North capped the bottle of Scotch and put it in his bag, and Andie thought about that bedroom on the second floor. North was thinking she wouldn’t be in that bedroom for long. And he was right.
“I can’t move in,” she told him. “You know what would happen and we’d end up in the same damn mess. I don’t care how much you’ve changed, you’re never going to stop working long enough to have a real relationship-”
“Oh, come on,” North said. “That was ten years ago.”
“-and I need somebody who believes in me-”
“I believe in you.”
“-not somebody who thinks I’m crazy because I want my husband with me or because I see ghosts.”
“I believed in you enough to hire you for these kids.”
“You did that to slow down my marriage to Will,” Andie said.

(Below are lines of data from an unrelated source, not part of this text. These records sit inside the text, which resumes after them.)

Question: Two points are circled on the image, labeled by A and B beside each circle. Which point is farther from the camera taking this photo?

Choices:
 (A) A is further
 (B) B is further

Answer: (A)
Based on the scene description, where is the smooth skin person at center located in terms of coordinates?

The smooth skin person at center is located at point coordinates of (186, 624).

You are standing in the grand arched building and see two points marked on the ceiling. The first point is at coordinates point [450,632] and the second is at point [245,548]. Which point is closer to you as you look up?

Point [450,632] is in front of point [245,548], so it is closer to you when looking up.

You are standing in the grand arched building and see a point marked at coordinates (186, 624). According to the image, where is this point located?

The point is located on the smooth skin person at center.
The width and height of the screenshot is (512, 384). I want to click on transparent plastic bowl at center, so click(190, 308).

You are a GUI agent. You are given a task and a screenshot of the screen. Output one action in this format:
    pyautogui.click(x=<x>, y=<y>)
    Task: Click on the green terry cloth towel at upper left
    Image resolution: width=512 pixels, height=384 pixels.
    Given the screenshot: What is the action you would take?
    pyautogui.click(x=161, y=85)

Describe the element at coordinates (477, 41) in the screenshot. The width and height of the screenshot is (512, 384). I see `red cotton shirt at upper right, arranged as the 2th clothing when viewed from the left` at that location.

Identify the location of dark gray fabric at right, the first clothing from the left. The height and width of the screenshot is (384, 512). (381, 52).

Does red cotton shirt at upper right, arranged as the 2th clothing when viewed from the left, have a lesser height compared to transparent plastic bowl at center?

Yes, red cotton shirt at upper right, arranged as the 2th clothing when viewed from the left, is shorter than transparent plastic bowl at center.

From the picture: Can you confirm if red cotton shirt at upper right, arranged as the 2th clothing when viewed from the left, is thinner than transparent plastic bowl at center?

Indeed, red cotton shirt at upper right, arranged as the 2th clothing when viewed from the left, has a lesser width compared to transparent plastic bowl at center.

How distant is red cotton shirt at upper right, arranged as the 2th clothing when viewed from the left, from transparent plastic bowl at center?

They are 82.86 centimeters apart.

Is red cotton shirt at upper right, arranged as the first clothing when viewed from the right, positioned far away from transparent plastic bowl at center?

Which was probably a good thing. “It was like the alimony checks. I’d get one every month and think, ‘There you are again,’ and remember the good times, and then I’d remember the bad times, and then I’d have a drink. Moving in with you would be the alimony checks in 3-D.”
“That makes no sense,” North said.
“Well, I’m a little drunk. The smart thing to do is to stay friends. That way we don’t bring our horrible screwed-up relationship into these kids’ lives, we keep things calm and safe for them. Which means our only relationship is a business one.”
“That,” North said, “is the dumbest thing I’ve ever heard.”
“See?” Andie said. “No respect.”
“I give up.” He leaned over and picked up his overnight bag and kissed her on the cheek as he straightened. “You have a good night. We’ll fight this out in the morning.”
“Nothing to fight about,” Andie said, turning toward the other twin bed.